Amelink, Herman (1881-1957)

 
English | Nederlands

AMELINK, Herman (1881-1957)

Amelink, Herman, vakbondsbestuurder (Lonneker 21-12-1881 - Utrecht 27-10-1957). Zoon van Gerrit Amelink, textielarbeider, en Johanna Schouwink. Gehuwd op 20-6-1907 met Hendrika Christiaans. Uit dit huwelijk werden 3 zoons en 4 dochters geboren. afbeelding van Amelink, Herman

De Twent Herman Amelink groeide op als derde kind in een orthodox-protestants weversgezin met negen kinderen. Behalve christelijk lager onderwijs genoot hij alleen een beroepsopleiding in de fabrieksschool van de Enschedese textielfabriek Nico ter Kuile, waar hij op zijn twaalfde verjaardag in dienst trad.
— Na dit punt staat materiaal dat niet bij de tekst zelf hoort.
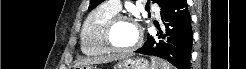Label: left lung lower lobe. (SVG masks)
Here are the masks:
<instances>
[{
    "label": "left lung lower lobe",
    "mask_w": 246,
    "mask_h": 69,
    "mask_svg": "<svg viewBox=\"0 0 246 69\" xmlns=\"http://www.w3.org/2000/svg\"><path fill=\"white\" fill-rule=\"evenodd\" d=\"M164 26L149 35L136 53L163 58L177 69H190L192 28L186 0H169L160 11Z\"/></svg>",
    "instance_id": "0a47b994"
}]
</instances>
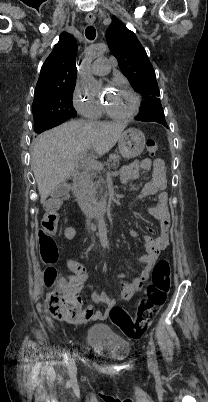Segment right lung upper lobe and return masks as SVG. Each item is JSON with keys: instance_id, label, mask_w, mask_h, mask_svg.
Returning <instances> with one entry per match:
<instances>
[{"instance_id": "right-lung-upper-lobe-1", "label": "right lung upper lobe", "mask_w": 208, "mask_h": 402, "mask_svg": "<svg viewBox=\"0 0 208 402\" xmlns=\"http://www.w3.org/2000/svg\"><path fill=\"white\" fill-rule=\"evenodd\" d=\"M76 50L74 38L68 33L60 35L58 43L42 65L35 94L76 82Z\"/></svg>"}]
</instances>
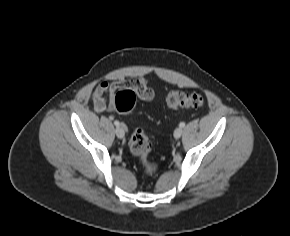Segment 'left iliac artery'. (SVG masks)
Masks as SVG:
<instances>
[{
  "label": "left iliac artery",
  "instance_id": "left-iliac-artery-1",
  "mask_svg": "<svg viewBox=\"0 0 290 236\" xmlns=\"http://www.w3.org/2000/svg\"><path fill=\"white\" fill-rule=\"evenodd\" d=\"M179 126H180L181 128H183V127L185 126V123H184V122H181V123L179 124Z\"/></svg>",
  "mask_w": 290,
  "mask_h": 236
}]
</instances>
Tot zijn benoeming als gesalarieerde bij de Nederlandsche Christelijke Textielarbeidersbond 'Unitas' (1 mei 1915) oefende hij het weversberoep uit; eerst als wit- en sarongwever, later als dekenwever.

Sociale onvrede, een diep gereformeerde levensbeschouwing, en een daarmee gepaard gaand virulent antisocialisme - factoren die zijn denken en handelen gedurende zijn hele leven zouden bepalen - waren de primaire drijfveren om zich reeds op zestienjarige leeftijd voor christelijk vakbondswerk in te spannen. Wegens zijn grote energie, zijn organisatorische kwaliteiten en zijn door intensieve zelfstudie verworven theoretische inzichten werd Amelink vanaf 1903 met groeiende verantwoordelijkheden bij het bestuur van 'Unitas' ingeschakeld. Voor zijn bestuurscarrière bij het Christelijk Nationaal Vakverbond (CNV), waar hij op 21 september 1916 tot secretaris-penningmeester werd gekozen, waren de ervaringen bij het uitstekend georganiseerde 'Unitas' van groot belang.

Samen met vooral voorzitter K. Kruithof en J.S. Ruppert jr., die in 1919 het penningmeesterschap overnam, heeft Amelink tot de Duitse inval in mei 1940 in sterke mate de koers van het CNV aangegeven. Door zijn omvangrijke publicitaire werk was hij het die in het interbellum een grote bijdrage leverde tot het eigen optreden van het CNV als gematigde vakcentrale. Gedurende twintig jaar redigeerde hij het verbondsblad De Gids. Daarnaast verschenen van zijn hand ettelijke brochures en talloze bijdragen over sociaal-economische onderwerpen in diverse tijdschriften en ook kranten, vooral in De Amsterdammer, die vanaf 1 januari 1936 verscheen onder de naam Het Christelijk Sociaal Dagblad voor Nederland. De Amsterdammer. Niet minder belangrijk was zijn tweedelige geschiedenis van het CNV tot 1940: Onder eigen banier (Utrecht, 1940) en Met ontplooide banieren (Hoorn, 1950).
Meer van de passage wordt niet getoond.